**Dataset extract:**
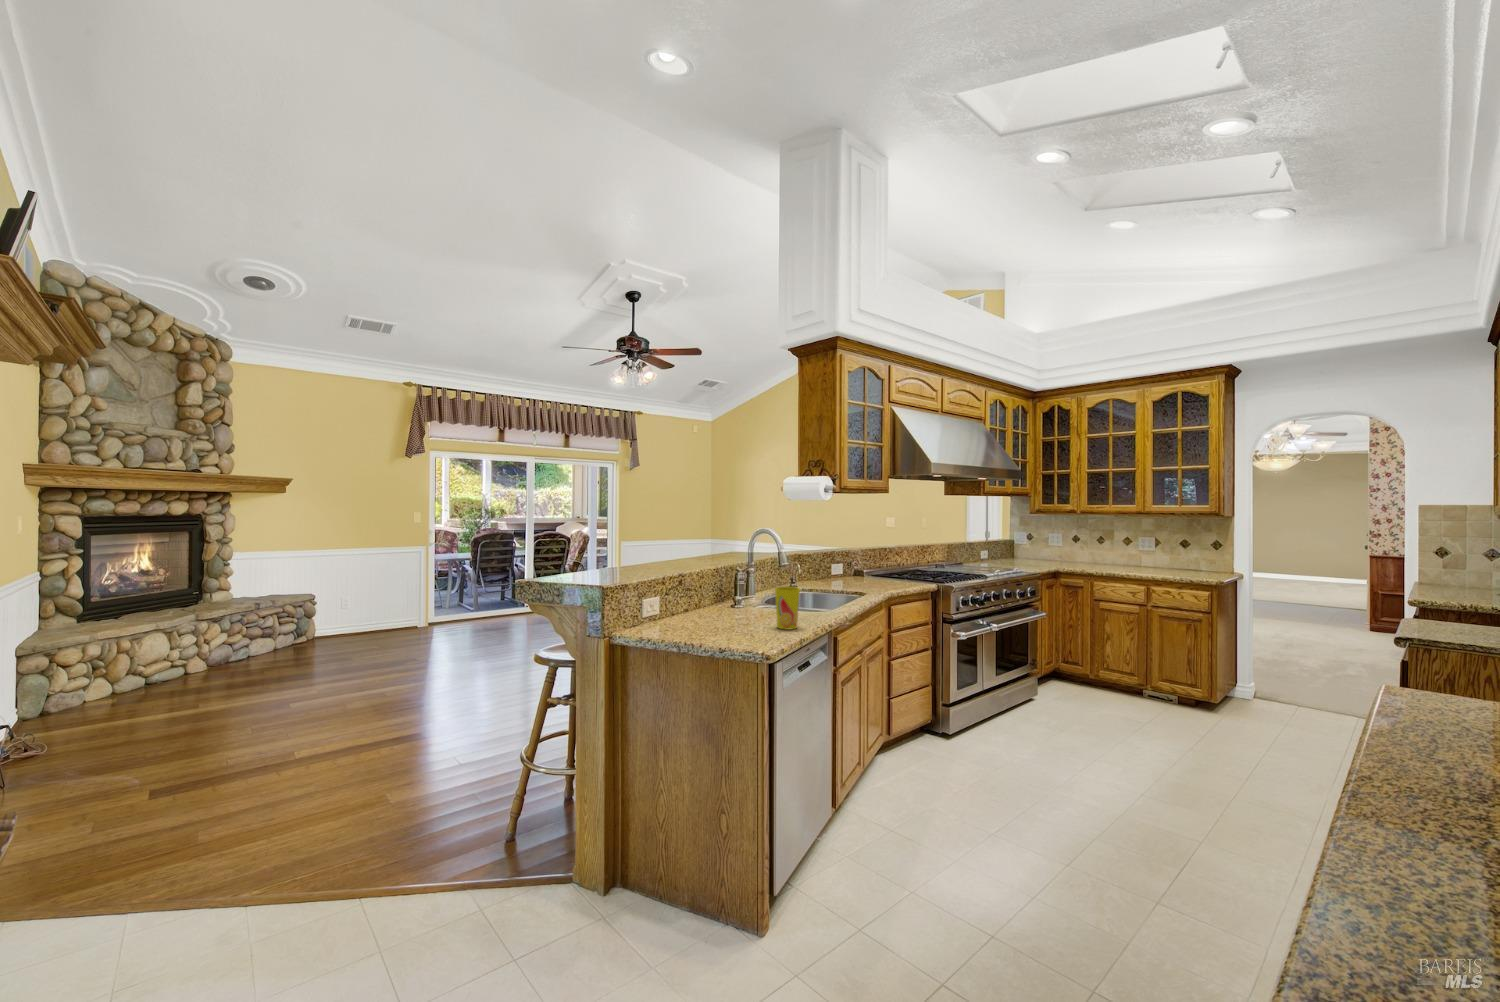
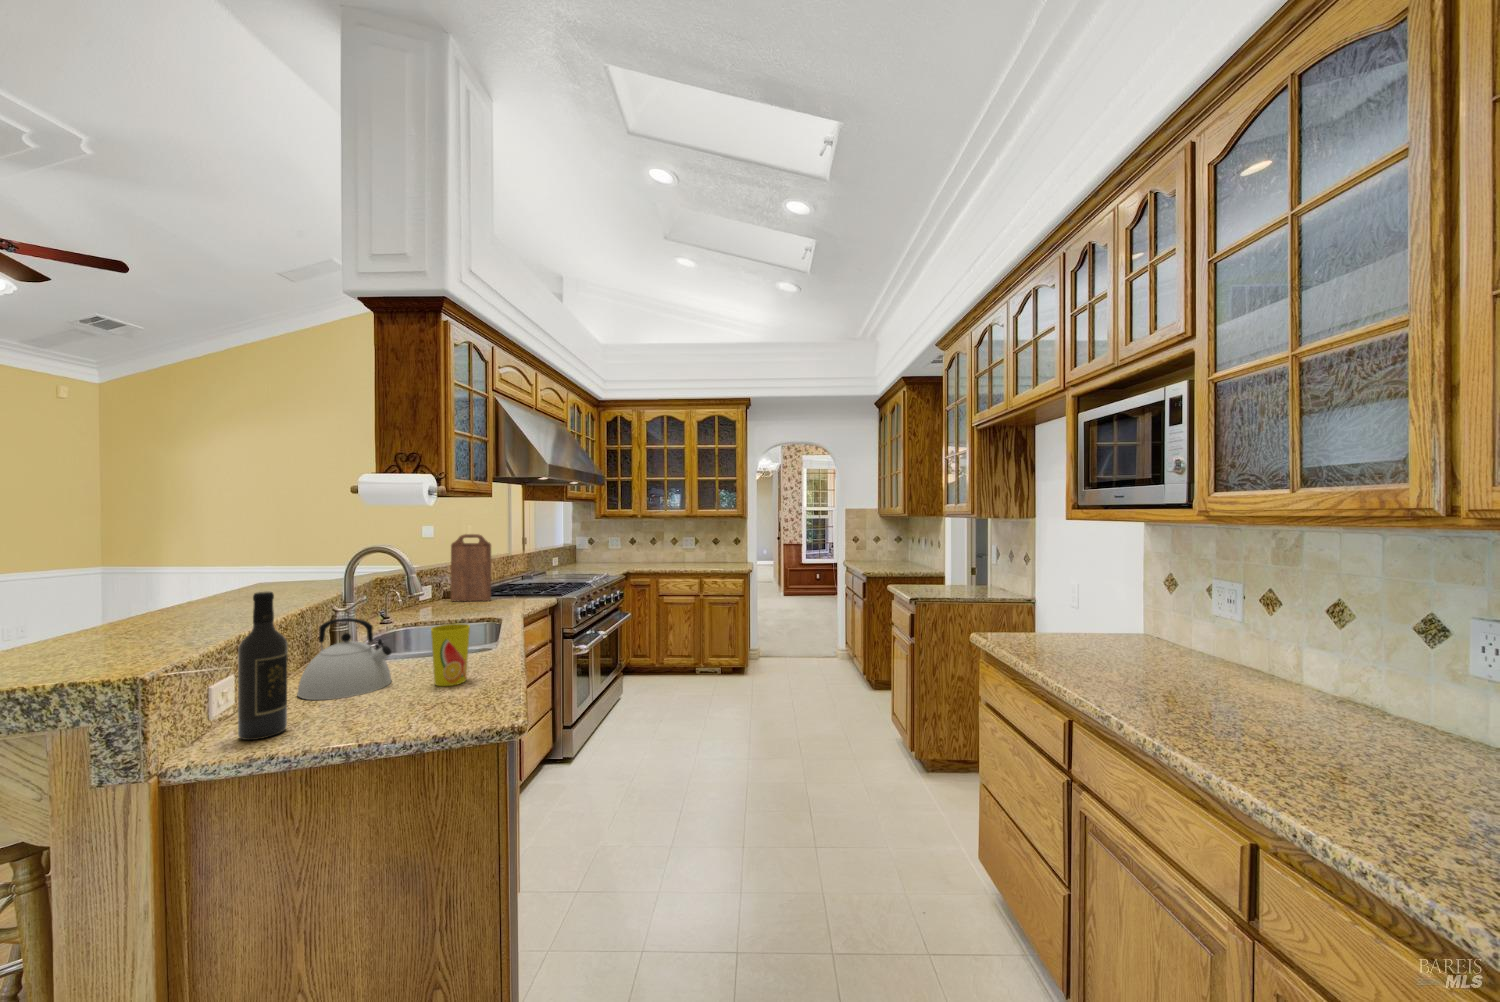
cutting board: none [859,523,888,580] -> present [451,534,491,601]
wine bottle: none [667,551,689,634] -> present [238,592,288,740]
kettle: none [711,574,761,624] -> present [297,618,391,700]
...
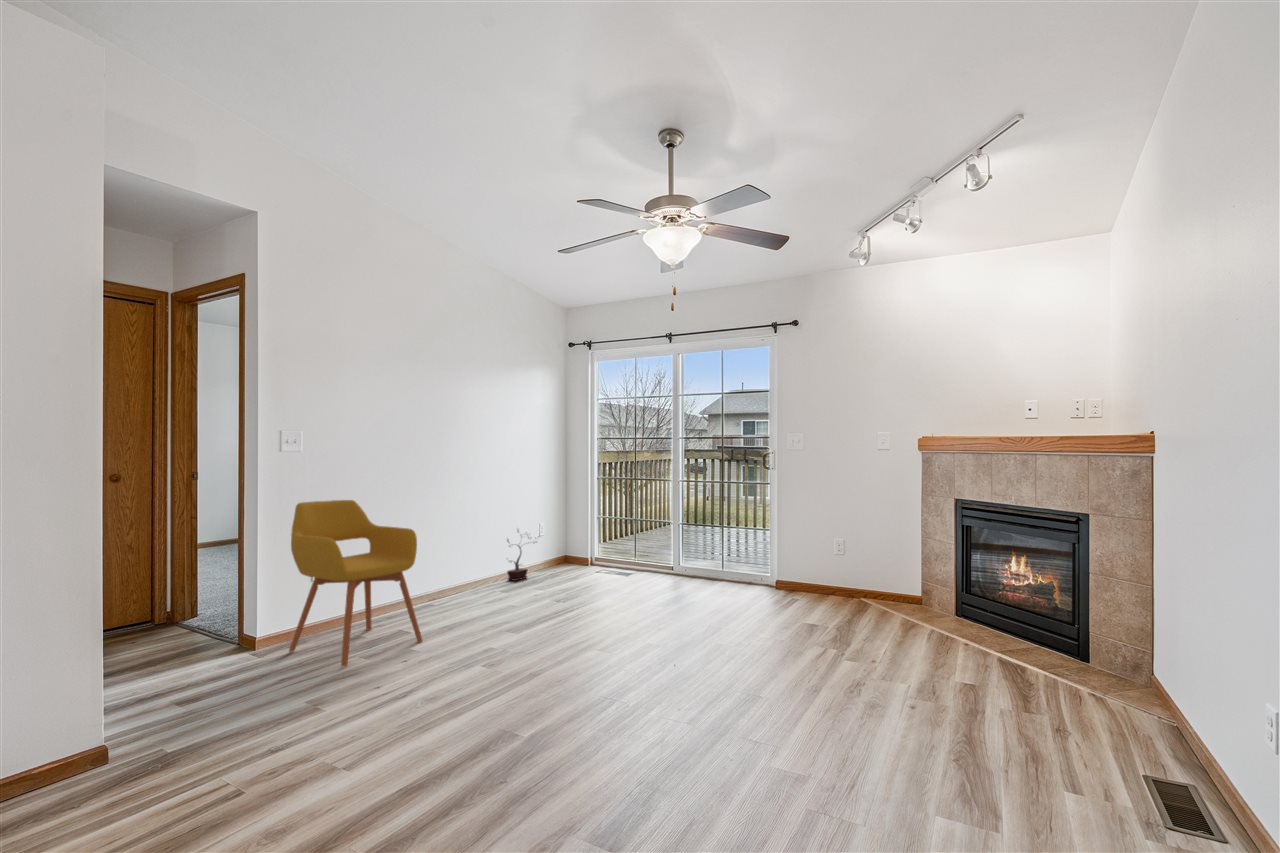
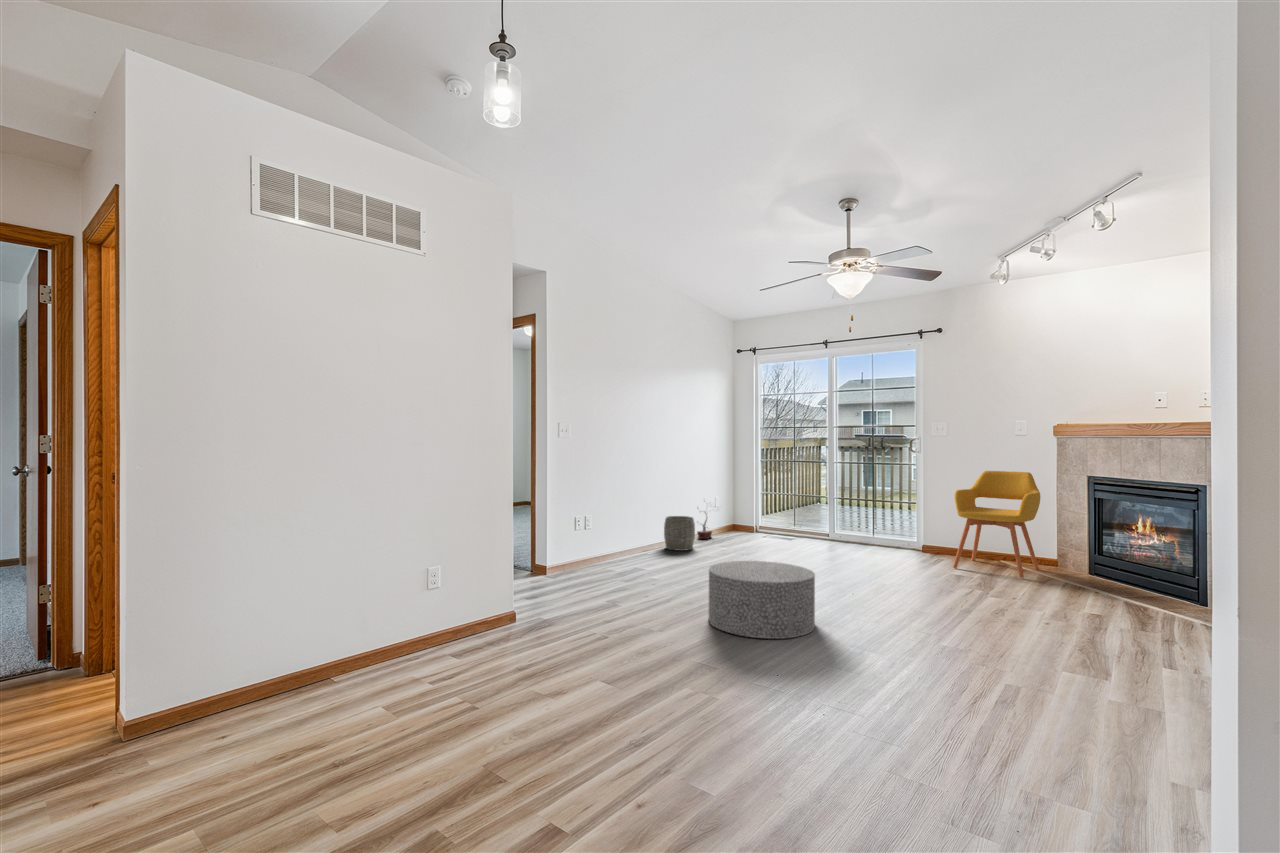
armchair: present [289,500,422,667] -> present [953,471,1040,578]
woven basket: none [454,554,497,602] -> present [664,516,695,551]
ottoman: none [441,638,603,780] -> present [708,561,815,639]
--
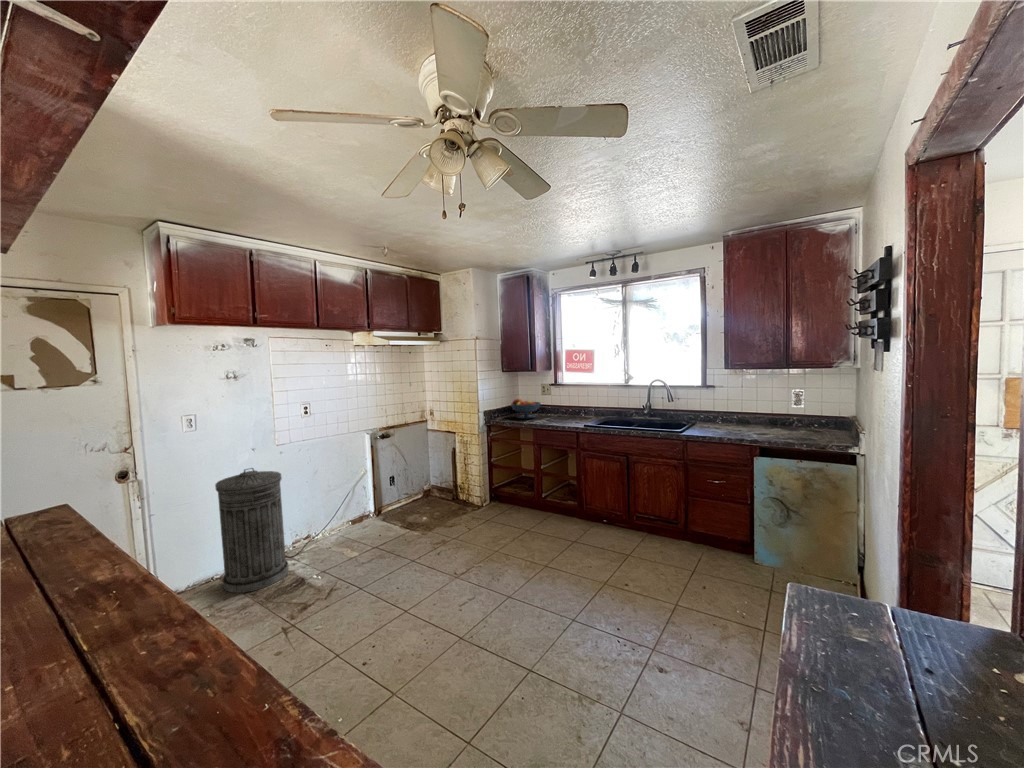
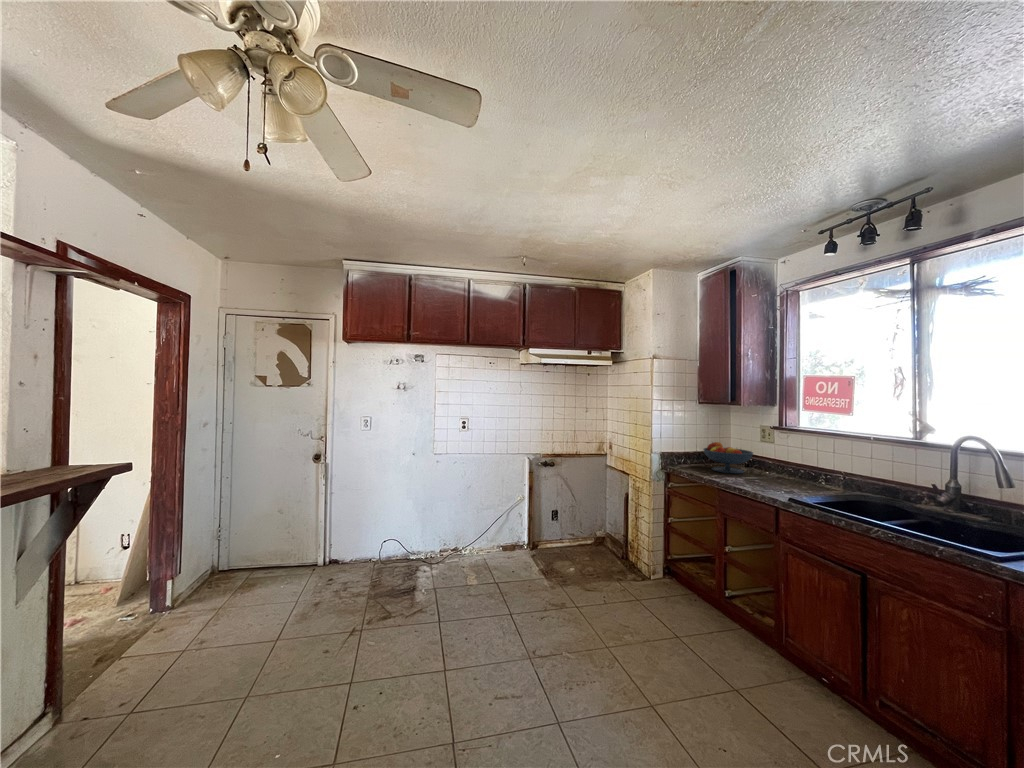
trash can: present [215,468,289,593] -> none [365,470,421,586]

**Exercise:** Work out how many lines in the records above hold the string "none", then give only that count.

**Expected answer:** 6